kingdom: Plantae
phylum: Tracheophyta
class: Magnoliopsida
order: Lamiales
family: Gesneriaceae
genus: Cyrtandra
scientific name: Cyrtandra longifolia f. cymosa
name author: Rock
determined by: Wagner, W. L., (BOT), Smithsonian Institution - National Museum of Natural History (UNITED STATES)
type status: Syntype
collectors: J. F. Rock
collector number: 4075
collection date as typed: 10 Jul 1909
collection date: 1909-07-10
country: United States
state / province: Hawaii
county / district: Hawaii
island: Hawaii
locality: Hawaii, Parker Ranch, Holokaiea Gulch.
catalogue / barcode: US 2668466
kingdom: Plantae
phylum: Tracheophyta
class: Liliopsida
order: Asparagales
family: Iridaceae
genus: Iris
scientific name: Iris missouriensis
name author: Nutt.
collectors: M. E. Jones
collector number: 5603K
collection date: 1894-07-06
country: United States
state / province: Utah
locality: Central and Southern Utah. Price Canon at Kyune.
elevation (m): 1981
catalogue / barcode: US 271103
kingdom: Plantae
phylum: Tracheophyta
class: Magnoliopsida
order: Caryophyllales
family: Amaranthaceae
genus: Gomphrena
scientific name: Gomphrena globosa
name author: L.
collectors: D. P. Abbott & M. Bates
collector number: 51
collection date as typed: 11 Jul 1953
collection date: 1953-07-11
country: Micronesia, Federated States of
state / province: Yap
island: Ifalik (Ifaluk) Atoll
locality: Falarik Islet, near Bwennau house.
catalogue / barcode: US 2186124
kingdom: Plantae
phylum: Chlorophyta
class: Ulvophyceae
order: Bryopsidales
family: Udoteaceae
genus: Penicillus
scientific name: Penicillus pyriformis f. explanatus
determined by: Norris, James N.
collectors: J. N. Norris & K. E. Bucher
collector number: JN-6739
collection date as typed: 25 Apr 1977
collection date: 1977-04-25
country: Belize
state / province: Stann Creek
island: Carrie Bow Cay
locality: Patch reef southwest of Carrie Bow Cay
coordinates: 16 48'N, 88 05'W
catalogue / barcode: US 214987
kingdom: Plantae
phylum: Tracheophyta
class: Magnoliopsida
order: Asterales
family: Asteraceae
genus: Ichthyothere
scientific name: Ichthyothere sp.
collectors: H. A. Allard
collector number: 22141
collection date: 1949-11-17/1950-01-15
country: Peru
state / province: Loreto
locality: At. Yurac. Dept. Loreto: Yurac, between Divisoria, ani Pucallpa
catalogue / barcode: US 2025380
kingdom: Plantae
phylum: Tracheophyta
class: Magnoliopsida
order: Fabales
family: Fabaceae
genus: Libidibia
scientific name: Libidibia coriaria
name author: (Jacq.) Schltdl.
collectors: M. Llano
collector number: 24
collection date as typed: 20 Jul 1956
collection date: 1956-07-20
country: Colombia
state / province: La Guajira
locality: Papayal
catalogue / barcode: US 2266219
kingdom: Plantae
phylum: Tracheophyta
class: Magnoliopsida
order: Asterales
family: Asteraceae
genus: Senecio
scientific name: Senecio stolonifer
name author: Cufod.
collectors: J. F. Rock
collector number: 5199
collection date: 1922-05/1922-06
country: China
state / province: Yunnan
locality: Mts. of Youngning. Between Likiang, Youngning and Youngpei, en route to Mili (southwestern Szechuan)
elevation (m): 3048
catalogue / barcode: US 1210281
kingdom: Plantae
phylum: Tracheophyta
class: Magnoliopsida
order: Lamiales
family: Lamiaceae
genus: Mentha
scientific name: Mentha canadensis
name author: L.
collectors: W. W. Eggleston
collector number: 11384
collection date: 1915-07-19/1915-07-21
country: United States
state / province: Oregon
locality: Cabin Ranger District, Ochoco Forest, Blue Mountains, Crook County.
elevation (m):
....................
#### Exercise
Copy out the material again, putting "collected by" in place of every "collectors" and leaving everything else unchanged.

#### Task solution
kingdom: Plantae
phylum: Tracheophyta
class: Magnoliopsida
order: Lamiales
family: Gesneriaceae
genus: Cyrtandra
scientific name: Cyrtandra longifolia f. cymosa
name author: Rock
determined by: Wagner, W. L., (BOT), Smithsonian Institution - National Museum of Natural History (UNITED STATES)
type status: Syntype
collected by: J. F. Rock
collector number: 4075
collection date as typed: 10 Jul 1909
collection date: 1909-07-10
country: United States
state / province: Hawaii
county / district: Hawaii
island: Hawaii
locality: Hawaii, Parker Ranch, Holokaiea Gulch.
catalogue / barcode: US 2668466
kingdom: Plantae
phylum: Tracheophyta
class: Liliopsida
order: Asparagales
family: Iridaceae
genus: Iris
scientific name: Iris missouriensis
name author: Nutt.
collected by: M. E. Jones
collector number: 5603K
collection date: 1894-07-06
country: United States
state / province: Utah
locality: Central and Southern Utah. Price Canon at Kyune.
elevation (m): 1981
catalogue / barcode: US 271103
kingdom: Plantae
phylum: Tracheophyta
class: Magnoliopsida
order: Caryophyllales
family: Amaranthaceae
genus: Gomphrena
scientific name: Gomphrena globosa
name author: L.
collected by: D. P. Abbott & M. Bates
collector number: 51
collection date as typed: 11 Jul 1953
collection date: 1953-07-11
country: Micronesia, Federated States of
state / province: Yap
island: Ifalik (Ifaluk) Atoll
locality: Falarik Islet, near Bwennau house.
catalogue / barcode: US 2186124
kingdom: Plantae
phylum: Chlorophyta
class: Ulvophyceae
order: Bryopsidales
family: Udoteaceae
genus: Penicillus
scientific name: Penicillus pyriformis f. explanatus
determined by: Norris, James N.
collected by: J. N. Norris & K. E. Bucher
collector number: JN-6739
collection date as typed: 25 Apr 1977
collection date: 1977-04-25
country: Belize
state / province: Stann Creek
island: Carrie Bow Cay
locality: Patch reef southwest of Carrie Bow Cay
coordinates: 16 48'N, 88 05'W
catalogue / barcode: US 214987
kingdom: Plantae
phylum: Tracheophyta
class: Magnoliopsida
order: Asterales
family: Asteraceae
genus: Ichthyothere
scientific name: Ichthyothere sp.
collected by: H. A. Allard
collector number: 22141
collection date: 1949-11-17/1950-01-15
country: Peru
state / province: Loreto
locality: At. Yurac. Dept. Loreto: Yurac, between Divisoria, ani Pucallpa
catalogue / barcode: US 2025380
kingdom: Plantae
phylum: Tracheophyta
class: Magnoliopsida
order: Fabales
family: Fabaceae
genus: Libidibia
scientific name: Libidibia coriaria
name author: (Jacq.) Schltdl.
collected by: M. Llano
collector number: 24
collection date as typed: 20 Jul 1956
collection date: 1956-07-20
country: Colombia
state / province: La Guajira
locality: Papayal
catalogue / barcode: US 2266219
kingdom: Plantae
phylum: Tracheophyta
class: Magnoliopsida
order: Asterales
family: Asteraceae
genus: Senecio
scientific name: Senecio stolonifer
name author: Cufod.
collected by: J. F. Rock
collector number: 5199
collection date: 1922-05/1922-06
country: China
state / province: Yunnan
locality: Mts. of Youngning. Between Likiang, Youngning and Youngpei, en route to Mili (southwestern Szechuan)
elevation (m): 3048
catalogue / barcode: US 1210281
kingdom: Plantae
phylum: Tracheophyta
class: Magnoliopsida
order: Lamiales
family: Lamiaceae
genus: Mentha
scientific name: Mentha canadensis
name author: L.
collected by: W. W. Eggleston
collector number: 11384
collection date: 1915-07-19/1915-07-21
country: United States
state / province: Oregon
locality: Cabin Ranger District, Ochoco Forest, Blue Mountains, Crook County.
elevation (m):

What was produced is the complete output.